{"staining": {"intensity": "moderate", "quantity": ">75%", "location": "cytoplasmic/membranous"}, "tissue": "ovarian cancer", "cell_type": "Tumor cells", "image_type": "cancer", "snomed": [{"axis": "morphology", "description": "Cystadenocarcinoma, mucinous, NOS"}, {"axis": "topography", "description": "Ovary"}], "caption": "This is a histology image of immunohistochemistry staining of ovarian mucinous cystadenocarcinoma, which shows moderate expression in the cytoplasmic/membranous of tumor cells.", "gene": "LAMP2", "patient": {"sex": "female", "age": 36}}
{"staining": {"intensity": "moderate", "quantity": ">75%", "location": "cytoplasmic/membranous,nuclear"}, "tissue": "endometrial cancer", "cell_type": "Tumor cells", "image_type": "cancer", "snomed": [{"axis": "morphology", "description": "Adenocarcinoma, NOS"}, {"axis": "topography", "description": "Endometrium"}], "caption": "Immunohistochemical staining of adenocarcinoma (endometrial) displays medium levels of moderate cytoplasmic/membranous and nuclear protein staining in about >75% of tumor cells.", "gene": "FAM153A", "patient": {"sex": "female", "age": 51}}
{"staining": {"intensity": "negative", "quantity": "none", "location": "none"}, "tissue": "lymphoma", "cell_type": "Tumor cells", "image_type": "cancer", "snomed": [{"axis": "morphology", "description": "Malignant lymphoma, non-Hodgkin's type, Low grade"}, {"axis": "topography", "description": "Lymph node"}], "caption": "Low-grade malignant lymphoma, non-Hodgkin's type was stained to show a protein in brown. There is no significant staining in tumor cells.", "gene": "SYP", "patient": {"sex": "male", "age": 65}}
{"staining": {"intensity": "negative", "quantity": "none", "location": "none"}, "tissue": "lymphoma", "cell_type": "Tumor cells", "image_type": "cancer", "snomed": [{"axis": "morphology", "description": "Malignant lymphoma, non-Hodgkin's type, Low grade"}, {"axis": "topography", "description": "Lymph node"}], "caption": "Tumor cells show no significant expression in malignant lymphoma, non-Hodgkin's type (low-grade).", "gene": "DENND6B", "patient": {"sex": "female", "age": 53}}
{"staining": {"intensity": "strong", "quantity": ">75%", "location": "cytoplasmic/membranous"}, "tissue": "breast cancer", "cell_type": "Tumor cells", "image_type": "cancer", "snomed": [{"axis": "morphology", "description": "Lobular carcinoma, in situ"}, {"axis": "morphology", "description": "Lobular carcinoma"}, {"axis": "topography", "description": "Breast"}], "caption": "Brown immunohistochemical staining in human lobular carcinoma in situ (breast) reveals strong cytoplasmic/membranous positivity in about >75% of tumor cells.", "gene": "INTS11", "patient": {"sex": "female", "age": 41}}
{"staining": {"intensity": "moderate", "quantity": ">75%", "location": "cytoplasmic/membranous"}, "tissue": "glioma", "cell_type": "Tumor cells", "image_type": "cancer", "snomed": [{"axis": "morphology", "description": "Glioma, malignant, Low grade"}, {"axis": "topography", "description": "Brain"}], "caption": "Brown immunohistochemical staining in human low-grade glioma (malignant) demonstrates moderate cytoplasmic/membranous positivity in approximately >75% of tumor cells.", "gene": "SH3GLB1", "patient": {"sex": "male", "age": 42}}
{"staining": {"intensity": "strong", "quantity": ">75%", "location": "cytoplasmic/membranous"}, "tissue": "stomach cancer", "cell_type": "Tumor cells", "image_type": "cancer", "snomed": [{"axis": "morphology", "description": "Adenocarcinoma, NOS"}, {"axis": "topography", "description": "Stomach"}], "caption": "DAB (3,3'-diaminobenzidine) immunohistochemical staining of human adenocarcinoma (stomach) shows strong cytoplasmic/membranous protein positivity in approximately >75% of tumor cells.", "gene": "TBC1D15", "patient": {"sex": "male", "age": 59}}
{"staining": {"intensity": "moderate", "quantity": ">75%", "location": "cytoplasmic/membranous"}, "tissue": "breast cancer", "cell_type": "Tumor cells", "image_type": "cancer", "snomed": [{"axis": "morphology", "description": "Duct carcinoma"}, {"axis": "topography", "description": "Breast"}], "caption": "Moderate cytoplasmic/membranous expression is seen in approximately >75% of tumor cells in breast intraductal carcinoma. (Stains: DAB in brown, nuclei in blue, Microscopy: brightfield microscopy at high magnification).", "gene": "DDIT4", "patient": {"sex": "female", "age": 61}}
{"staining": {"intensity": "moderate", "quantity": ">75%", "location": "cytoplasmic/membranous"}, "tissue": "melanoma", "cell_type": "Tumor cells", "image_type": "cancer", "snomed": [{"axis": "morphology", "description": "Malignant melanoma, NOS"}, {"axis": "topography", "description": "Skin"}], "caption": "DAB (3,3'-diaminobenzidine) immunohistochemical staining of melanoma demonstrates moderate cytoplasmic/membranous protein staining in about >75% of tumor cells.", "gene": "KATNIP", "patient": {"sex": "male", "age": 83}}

_THE PROBLEM_
Could you write out all of the data again, exactly as given?

_FINISHED EXERCISE_
{"staining": {"intensity": "moderate", "quantity": ">75%", "location": "cytoplasmic/membranous"}, "tissue": "ovarian cancer", "cell_type": "Tumor cells", "image_type": "cancer", "snomed": [{"axis": "morphology", "description": "Cystadenocarcinoma, mucinous, NOS"}, {"axis": "topography", "description": "Ovary"}], "caption": "This is a histology image of immunohistochemistry staining of ovarian mucinous cystadenocarcinoma, which shows moderate expression in the cytoplasmic/membranous of tumor cells.", "gene": "LAMP2", "patient": {"sex": "female", "age": 36}}
{"staining": {"intensity": "moderate", "quantity": ">75%", "location": "cytoplasmic/membranous,nuclear"}, "tissue": "endometrial cancer", "cell_type": "Tumor cells", "image_type": "cancer", "snomed": [{"axis": "morphology", "description": "Adenocarcinoma, NOS"}, {"axis": "topography", "description": "Endometrium"}], "caption": "Immunohistochemical staining of adenocarcinoma (endometrial) displays medium levels of moderate cytoplasmic/membranous and nuclear protein staining in about >75% of tumor cells.", "gene": "FAM153A", "patient": {"sex": "female", "age": 51}}
{"staining": {"intensity": "negative", "quantity": "none", "location": "none"}, "tissue": "lymphoma", "cell_type": "Tumor cells", "image_type": "cancer", "snomed": [{"axis": "morphology", "description": "Malignant lymphoma, non-Hodgkin's type, Low grade"}, {"axis": "topography", "description": "Lymph node"}], "caption": "Low-grade malignant lymphoma, non-Hodgkin's type was stained to show a protein in brown. There is no significant staining in tumor cells.", "gene": "SYP", "patient": {"sex": "male", "age": 65}}
{"staining": {"intensity": "negative", "quantity": "none", "location": "none"}, "tissue": "lymphoma", "cell_type": "Tumor cells", "image_type": "cancer", "snomed": [{"axis": "morphology", "description": "Malignant lymphoma, non-Hodgkin's type, Low grade"}, {"axis": "topography", "description": "Lymph node"}], "caption": "Tumor cells show no significant expression in malignant lymphoma, non-Hodgkin's type (low-grade).", "gene": "DENND6B", "patient": {"sex": "female", "age": 53}}
{"staining": {"intensity": "strong", "quantity": ">75%", "location": "cytoplasmic/membranous"}, "tissue": "breast cancer", "cell_type": "Tumor cells", "image_type": "cancer", "snomed": [{"axis": "morphology", "description": "Lobular carcinoma, in situ"}, {"axis": "morphology", "description": "Lobular carcinoma"}, {"axis": "topography", "description": "Breast"}], "caption": "Brown immunohistochemical staining in human lobular carcinoma in situ (breast) reveals strong cytoplasmic/membranous positivity in about >75% of tumor cells.", "gene": "INTS11", "patient": {"sex": "female", "age": 41}}
{"staining": {"intensity": "moderate", "quantity": ">75%", "location": "cytoplasmic/membranous"}, "tissue": "glioma", "cell_type": "Tumor cells", "image_type": "cancer", "snomed": [{"axis": "morphology", "description": "Glioma, malignant, Low grade"}, {"axis": "topography", "description": "Brain"}], "caption": "Brown immunohistochemical staining in human low-grade glioma (malignant) demonstrates moderate cytoplasmic/membranous positivity in approximately >75% of tumor cells.", "gene": "SH3GLB1", "patient": {"sex": "male", "age": 42}}
{"staining": {"intensity": "strong", "quantity": ">75%", "location": "cytoplasmic/membranous"}, "tissue": "stomach cancer", "cell_type": "Tumor cells", "image_type": "cancer", "snomed": [{"axis": "morphology", "description": "Adenocarcinoma, NOS"}, {"axis": "topography", "description": "Stomach"}], "caption": "DAB (3,3'-diaminobenzidine) immunohistochemical staining of human adenocarcinoma (stomach) shows strong cytoplasmic/membranous protein positivity in approximately >75% of tumor cells.", "gene": "TBC1D15", "patient": {"sex": "male", "age": 59}}
{"staining": {"intensity": "moderate", "quantity": ">75%", "location": "cytoplasmic/membranous"}, "tissue": "breast cancer", "cell_type": "Tumor cells", "image_type": "cancer", "snomed": [{"axis": "morphology", "description": "Duct carcinoma"}, {"axis": "topography", "description": "Breast"}], "caption": "Moderate cytoplasmic/membranous expression is seen in approximately >75% of tumor cells in breast intraductal carcinoma. (Stains: DAB in brown, nuclei in blue, Microscopy: brightfield microscopy at high magnification).", "gene": "DDIT4", "patient": {"sex": "female", "age": 61}}
{"staining": {"intensity": "moderate", "quantity": ">75%", "location": "cytoplasmic/membranous"}, "tissue": "melanoma", "cell_type": "Tumor cells", "image_type": "cancer", "snomed": [{"axis": "morphology", "description": "Malignant melanoma, NOS"}, {"axis": "topography", "description": "Skin"}], "caption": "DAB (3,3'-diaminobenzidine) immunohistochemical staining of melanoma demonstrates moderate cytoplasmic/membranous protein staining in about >75% of tumor cells.", "gene": "KATNIP", "patient": {"sex": "male", "age": 83}}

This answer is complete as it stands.